Nous avons installé un système de refroidissement à grande efficacité énergétique. L’air refroidi est ensuite injecté dans les vides entre les étages. Il faut savoir que près de 100% de notre consommation d’électricité est transformée en chaleur. Nos voisins en profitent d’ailleurs. Le fromager juste en face nous a approchés au moment des discussions sur la construction: «Vous produisez de la chaleur? J’ai besoin de chaleur!» Une situation gagnant-gagnant: d’un côté une baisse du volume à refroidir, de l’autre environ 1800 tonnes de fromage.

Notre entreprise appartient à la centrale énergétique de Saint-Gall-Appenzell et aux services municipaux de Saint-Gall. La première a investi 20 millions de francs pour construire le centre, dont le bâtiment a été transféré à la société RZO au titre de fonds propres à son lancement en 2018. Des campagnes supplémentaires ont fait monter l’investissement total à 27 millions de francs.

Le centre informatique de Gais AR est aussi une unité de haute sécurité dans laquelle on ne rentre pas aisément.

Pour estimer la valeur immobilière du centre, il faudrait intégrer le fait qu’il s’agit d’un bâtiment fonctionnel entièrement conçu pour être un centre de données. Les faux planchers ne sont qu’une des particularités. Il serait difficile de reconvertir le bâtiment s’il n’était plus centre informatique.

La logique de stocker localement

Nous comptons une centaine de clients directs, dont 60% sont spécialisés en informatique et proposent différents services à leur propre clientèle. Sachant que l’économie de la Suisse orientale est composée à 95% de petites et très petites entreprises, on peut estimer que nous stockons les données de plusieurs ­milliers d’entreprises. Bien que les réseaux fonctionnent à l’échelle mondiale, la proximité reste importante. Par exemple, pour remplacer rapidement un disque dur dans une armoire, ce qui arrive beaucoup plus souvent qu’on ne le pense. Mais il y a aussi des exceptions. Nous avons, entre autres, un client genevois qui a externalisé son «Disaster recovery» chez nous afin d’avoir une sauvegarde le plus loin possible de Genève en cas de catastrophe, mais toujours en Suisse.

Notre centre se trouve à 920 mètres d’altitude, ce qui est très avantageux, car la température extérieure nous aide pour le refroidissement: notre efficacité énergétique progresse de 6% à chaque dénivelé de 100 mètres. La sécurité de l’emplacement est également primordiale.
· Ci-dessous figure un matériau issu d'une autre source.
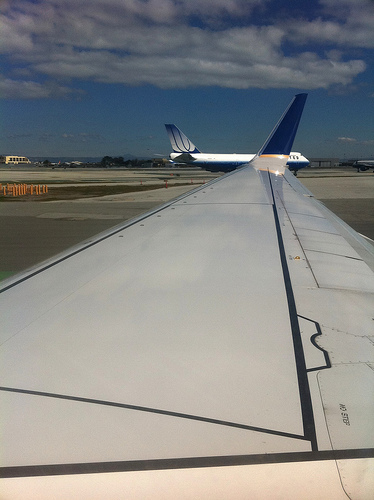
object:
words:
[334, 399, 351, 426]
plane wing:
[3, 93, 374, 493]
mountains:
[47, 153, 166, 169]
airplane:
[152, 92, 324, 176]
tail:
[165, 118, 198, 155]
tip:
[236, 89, 312, 166]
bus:
[5, 155, 32, 166]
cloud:
[32, 44, 364, 89]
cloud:
[55, 38, 132, 84]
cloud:
[2, 0, 62, 27]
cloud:
[311, 2, 369, 36]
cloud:
[1, 71, 77, 100]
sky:
[0, 0, 370, 162]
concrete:
[0, 173, 198, 283]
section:
[1, 3, 71, 75]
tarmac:
[2, 162, 372, 235]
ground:
[0, 182, 143, 211]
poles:
[3, 177, 51, 197]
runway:
[36, 167, 372, 186]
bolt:
[114, 233, 124, 240]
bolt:
[138, 223, 145, 228]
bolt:
[154, 214, 162, 218]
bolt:
[181, 199, 186, 205]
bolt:
[201, 189, 207, 196]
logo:
[165, 124, 201, 155]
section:
[132, 35, 228, 107]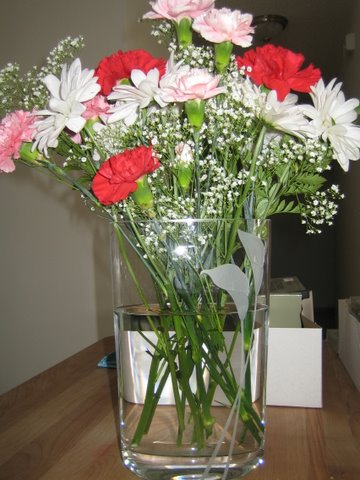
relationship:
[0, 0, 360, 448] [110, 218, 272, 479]
bouqet in a vase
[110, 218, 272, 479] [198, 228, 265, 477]
vase has a design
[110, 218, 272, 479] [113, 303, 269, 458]
vase has water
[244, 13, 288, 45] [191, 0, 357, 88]
light on ceiling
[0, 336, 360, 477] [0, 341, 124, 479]
desk has lines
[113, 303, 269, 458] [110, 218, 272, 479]
water in vase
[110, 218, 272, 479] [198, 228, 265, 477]
vase has etching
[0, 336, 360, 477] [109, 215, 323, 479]
wood has items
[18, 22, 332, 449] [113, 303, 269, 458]
stems are in water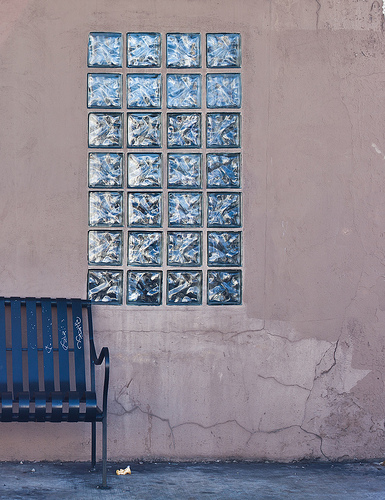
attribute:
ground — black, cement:
[6, 458, 384, 499]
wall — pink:
[17, 7, 383, 350]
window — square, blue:
[84, 31, 241, 303]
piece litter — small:
[102, 458, 140, 496]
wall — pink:
[246, 93, 348, 190]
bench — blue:
[9, 264, 127, 452]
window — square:
[82, 22, 247, 317]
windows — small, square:
[83, 27, 124, 68]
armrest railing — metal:
[86, 302, 118, 407]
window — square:
[127, 33, 160, 69]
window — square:
[87, 30, 122, 65]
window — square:
[167, 31, 200, 66]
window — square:
[205, 30, 239, 67]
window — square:
[88, 72, 122, 109]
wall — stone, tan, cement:
[0, 0, 383, 462]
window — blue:
[163, 24, 244, 156]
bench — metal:
[1, 286, 106, 485]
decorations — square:
[75, 22, 263, 311]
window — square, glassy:
[207, 269, 243, 305]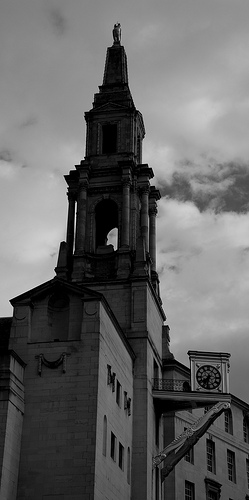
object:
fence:
[152, 371, 190, 392]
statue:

Il ne serait pas judicieux d’être dans le prolongement d’une piste de décollage ou sur un site avec risque d’avalanche, de tremblement de terre ou d’inondations. Nous avons déjà reçu de nombreuses offres d’achat que nous avons toujours refusées. Après un peu plus de six ans de fonctionnement, les princi­paux investissements ont été faits et les affaires tournent. Il faudrait vraiment que quelqu’un propose un prix absolument irrésistible, car dans notre secteur, la valeur se calcule en fonction du dossier économique et pas du bâtiment.

À propos de l’intervenant
Avec 28 ans d’expérience dans le monde des données et de la conception de réseaux, dont 20 ans dans le secteur des télécom­munications, Christoph Baumgärtner a dirigé le projet de construction du centre informatique de Gais AR, dont il est aujourd’hui le directeur général.